◆ **EXTRACT TO READ**:
------

Justice Ruth Bader Ginsburg, mentally spry as ever, cornered Clement with this statement, “I mean, and this started quite many years ago, and Congress has added more people and given more benefits – and every time, the condition is, if you want the Medicaid program, this is the program, take it or leave it.” Clement tried to deflect Ginsburg’s point by stating that Congress could have made covering “newly eligible individuals totally voluntary” as it did with a 1972 expansion. But, Clement knew where Ginsburg was leading him. Obliquely referring to the mandatory expansion of Medicaid to cover infants and pregnant women during the Reagan administration (insert your own ironic comment here) Clement acknowledged, “There were other expansions that have taken place, such as the 1984 expansions, where they didn’t give states that option.” Later, Clement tried to distinguish the mandated 1984 expansions by arguing that federal Medicaid has become so much larger now than it was in 1984, growing from $21 billion to $250 billion. Chief Justice John Roberts seemed unconvinced by this argument stating, “They (states) should not be surprised that the Federal Government, having attached the – they tied the strings, they shouldn’t be surprised if the Federal Government isn’t going to start pulling them.” Clement also tried to push the argument that ACA’s Medicaid expansion was inextricably linked to the individual mandate. However, this descriptively dubious claim fell flat even for the conservative justices.

------

◆ **Extracted page text data**:
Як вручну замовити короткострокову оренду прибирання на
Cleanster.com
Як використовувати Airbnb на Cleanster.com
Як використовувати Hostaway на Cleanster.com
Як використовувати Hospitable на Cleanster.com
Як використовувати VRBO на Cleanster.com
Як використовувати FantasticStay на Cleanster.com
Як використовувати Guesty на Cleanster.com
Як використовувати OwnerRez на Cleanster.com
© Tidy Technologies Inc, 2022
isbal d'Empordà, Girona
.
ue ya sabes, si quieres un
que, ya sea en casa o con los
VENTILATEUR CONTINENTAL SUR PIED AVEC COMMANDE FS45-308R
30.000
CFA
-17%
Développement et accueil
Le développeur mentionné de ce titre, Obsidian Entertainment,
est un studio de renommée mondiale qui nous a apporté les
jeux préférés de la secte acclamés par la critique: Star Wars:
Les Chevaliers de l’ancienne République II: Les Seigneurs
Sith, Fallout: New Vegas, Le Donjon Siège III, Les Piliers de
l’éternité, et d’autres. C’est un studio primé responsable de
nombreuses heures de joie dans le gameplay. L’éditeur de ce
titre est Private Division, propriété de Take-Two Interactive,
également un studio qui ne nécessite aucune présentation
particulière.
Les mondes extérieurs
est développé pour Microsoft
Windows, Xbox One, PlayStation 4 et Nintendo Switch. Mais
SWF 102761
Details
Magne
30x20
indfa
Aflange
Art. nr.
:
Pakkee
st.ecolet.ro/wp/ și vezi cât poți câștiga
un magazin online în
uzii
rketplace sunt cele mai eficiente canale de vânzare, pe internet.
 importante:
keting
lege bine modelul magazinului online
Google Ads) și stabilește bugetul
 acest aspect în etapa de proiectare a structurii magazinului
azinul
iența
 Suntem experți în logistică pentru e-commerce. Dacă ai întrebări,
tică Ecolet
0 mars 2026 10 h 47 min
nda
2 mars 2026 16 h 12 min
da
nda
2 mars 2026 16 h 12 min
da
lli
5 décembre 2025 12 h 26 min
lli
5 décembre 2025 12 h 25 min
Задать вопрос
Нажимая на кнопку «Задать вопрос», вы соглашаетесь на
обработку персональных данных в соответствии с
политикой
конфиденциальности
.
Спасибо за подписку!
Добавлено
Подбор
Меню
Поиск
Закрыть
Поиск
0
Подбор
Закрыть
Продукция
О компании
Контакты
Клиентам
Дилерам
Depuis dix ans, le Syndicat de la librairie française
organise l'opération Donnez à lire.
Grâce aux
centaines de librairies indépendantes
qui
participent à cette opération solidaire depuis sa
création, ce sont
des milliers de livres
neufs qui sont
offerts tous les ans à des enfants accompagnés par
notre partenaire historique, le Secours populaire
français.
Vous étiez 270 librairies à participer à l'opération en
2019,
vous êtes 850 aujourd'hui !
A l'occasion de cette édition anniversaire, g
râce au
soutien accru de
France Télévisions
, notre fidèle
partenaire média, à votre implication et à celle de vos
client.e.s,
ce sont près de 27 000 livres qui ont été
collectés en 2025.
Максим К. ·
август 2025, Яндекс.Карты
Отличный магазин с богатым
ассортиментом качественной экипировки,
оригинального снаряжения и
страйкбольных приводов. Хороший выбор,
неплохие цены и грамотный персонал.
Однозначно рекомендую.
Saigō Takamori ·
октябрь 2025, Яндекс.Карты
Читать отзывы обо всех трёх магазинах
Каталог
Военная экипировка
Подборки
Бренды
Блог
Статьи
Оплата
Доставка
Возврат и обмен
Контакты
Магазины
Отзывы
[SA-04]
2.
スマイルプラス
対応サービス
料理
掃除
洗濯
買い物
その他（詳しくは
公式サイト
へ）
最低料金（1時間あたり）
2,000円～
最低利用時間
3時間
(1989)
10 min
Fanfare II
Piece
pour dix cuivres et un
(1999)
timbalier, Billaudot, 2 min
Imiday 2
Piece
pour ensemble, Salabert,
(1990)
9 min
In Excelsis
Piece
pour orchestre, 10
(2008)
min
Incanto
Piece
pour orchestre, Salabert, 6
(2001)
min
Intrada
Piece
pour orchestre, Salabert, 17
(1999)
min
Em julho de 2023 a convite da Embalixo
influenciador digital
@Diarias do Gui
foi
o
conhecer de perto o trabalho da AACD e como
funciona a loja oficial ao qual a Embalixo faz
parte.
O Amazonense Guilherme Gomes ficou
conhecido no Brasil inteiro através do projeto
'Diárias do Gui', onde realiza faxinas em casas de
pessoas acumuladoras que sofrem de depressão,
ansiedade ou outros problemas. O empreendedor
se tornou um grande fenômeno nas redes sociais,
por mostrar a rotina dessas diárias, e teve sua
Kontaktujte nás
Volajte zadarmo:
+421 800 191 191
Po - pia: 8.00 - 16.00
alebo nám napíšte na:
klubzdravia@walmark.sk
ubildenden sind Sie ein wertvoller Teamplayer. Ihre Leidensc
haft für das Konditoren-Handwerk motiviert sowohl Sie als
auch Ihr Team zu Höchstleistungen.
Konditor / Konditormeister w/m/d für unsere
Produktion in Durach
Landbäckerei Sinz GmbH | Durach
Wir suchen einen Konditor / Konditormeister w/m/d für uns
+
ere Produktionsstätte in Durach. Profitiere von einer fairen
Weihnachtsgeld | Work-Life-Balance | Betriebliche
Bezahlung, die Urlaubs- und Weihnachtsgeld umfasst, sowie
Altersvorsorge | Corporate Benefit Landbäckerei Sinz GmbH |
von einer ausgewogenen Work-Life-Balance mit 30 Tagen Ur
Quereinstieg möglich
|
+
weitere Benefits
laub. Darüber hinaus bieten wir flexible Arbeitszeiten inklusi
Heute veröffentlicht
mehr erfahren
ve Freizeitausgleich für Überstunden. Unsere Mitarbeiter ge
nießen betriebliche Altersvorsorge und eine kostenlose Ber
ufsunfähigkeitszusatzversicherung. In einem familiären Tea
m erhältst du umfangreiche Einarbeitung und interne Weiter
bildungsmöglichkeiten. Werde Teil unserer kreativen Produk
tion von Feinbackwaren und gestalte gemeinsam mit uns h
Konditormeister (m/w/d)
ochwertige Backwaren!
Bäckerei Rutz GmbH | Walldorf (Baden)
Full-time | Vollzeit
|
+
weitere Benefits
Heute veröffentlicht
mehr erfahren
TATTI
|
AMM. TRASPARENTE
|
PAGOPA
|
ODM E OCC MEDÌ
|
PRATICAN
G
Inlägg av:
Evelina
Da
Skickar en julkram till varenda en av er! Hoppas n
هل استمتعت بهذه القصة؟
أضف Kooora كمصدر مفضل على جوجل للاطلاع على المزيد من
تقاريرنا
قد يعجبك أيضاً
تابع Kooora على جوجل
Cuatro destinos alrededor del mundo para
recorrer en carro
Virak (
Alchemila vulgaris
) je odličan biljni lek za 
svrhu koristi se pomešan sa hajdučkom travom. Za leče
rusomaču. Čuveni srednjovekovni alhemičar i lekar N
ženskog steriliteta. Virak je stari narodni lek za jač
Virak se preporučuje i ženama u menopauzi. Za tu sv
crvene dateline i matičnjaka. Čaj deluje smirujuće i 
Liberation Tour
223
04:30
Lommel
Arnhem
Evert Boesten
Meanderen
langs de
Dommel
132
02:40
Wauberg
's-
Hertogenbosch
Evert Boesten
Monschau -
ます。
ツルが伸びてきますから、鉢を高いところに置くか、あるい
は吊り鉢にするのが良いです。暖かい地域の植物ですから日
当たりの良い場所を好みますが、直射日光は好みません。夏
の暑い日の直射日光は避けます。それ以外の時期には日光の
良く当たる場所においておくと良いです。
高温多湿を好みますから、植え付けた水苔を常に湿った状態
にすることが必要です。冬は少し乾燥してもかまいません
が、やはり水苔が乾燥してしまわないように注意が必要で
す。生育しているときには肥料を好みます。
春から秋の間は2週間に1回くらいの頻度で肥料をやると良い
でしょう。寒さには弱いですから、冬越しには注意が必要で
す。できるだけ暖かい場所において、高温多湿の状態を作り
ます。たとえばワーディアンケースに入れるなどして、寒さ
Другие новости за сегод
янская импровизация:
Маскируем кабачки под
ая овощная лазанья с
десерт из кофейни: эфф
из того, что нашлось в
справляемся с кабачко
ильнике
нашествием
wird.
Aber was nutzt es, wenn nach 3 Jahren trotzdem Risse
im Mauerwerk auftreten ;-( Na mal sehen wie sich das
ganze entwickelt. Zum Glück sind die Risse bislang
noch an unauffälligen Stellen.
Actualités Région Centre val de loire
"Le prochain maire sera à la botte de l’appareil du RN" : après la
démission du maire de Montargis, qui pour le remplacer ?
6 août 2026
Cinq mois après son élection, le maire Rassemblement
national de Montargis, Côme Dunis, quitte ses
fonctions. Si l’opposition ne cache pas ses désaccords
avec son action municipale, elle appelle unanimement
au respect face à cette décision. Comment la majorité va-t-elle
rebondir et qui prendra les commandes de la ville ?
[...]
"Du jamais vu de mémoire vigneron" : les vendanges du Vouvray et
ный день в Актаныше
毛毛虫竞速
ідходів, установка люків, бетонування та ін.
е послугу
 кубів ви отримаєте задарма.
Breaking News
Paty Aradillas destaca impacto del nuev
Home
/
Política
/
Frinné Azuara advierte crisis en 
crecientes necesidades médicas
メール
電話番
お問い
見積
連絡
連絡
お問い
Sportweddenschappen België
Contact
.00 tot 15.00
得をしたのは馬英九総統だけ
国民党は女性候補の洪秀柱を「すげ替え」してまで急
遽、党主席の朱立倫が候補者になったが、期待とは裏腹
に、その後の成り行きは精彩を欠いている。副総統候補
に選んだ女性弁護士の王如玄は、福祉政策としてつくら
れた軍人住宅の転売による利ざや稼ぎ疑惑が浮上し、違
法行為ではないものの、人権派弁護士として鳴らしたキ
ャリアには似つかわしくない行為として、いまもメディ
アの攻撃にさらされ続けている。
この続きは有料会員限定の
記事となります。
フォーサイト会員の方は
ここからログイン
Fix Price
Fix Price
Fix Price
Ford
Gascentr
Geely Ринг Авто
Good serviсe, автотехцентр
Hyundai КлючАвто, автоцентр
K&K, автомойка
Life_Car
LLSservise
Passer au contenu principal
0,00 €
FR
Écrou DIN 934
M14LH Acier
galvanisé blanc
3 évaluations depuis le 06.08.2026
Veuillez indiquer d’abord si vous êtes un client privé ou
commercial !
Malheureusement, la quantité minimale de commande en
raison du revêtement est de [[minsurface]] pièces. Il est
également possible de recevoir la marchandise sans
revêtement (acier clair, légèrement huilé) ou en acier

------

◆ **DIRECTIONS**:
Continue the account of the Supreme Court argument over the Medicaid expansion, picking up after its final sentence.

◆ **RESULT FOR THIS EXERCISE**:
The conservative justices challenged Verrilli as to whether the statutory power granted to Secretary of HHS to cut off all federal Medicaid funds to any state that did not accept the ACA expansion constituted coercion. Verrilli cited the Dole case in which states were compelled to raise their drinking age to 21 in order to receive federal highway funds to demonstrate that constitutionally the federal government can nudge states with its spending power. He further responded that there was a political check to the Secretary of HHS acting unreasonably, but did not want to state as a matter of law that the Secretary did not have the power to completely cut off Medicaid funding to non-complying states. With both Clement and Verrilli, Justice Stephen Breyer took his administrative law hobby-horse on long rides, prompting this listener to pray that he would soon join Justice Clarence Thomas’s Marcel Marceau tribute (didn’t happen). Breyer’s point was that under the Administrative Procedure Act, reasonableness had to be read into any potential cut off of funds by the HHS, thus mitigating or eliminating any concerns about “coercion.” None of the other Justices picked up on this argument. 

Final impressions -- because no lower court ruled that Medicaid expansion was unconstitutional, it does seem odd and troubling that the Supreme Court reached out to review this portion of ACA. While the conservative Justices seemed concern that the federal government might be intruding upon the sovereignty of the states with large spending programs like Medicaid that require states to accept certain conditions, Justices Roberts, Scalia, and Anthony Kennedy did not seem entirely convinced by Clement’s arguments. It is difficult to predict anything from oral arguments, especially with this Court. My preliminary analysis is that Medicaid expansion under ACA should be safe.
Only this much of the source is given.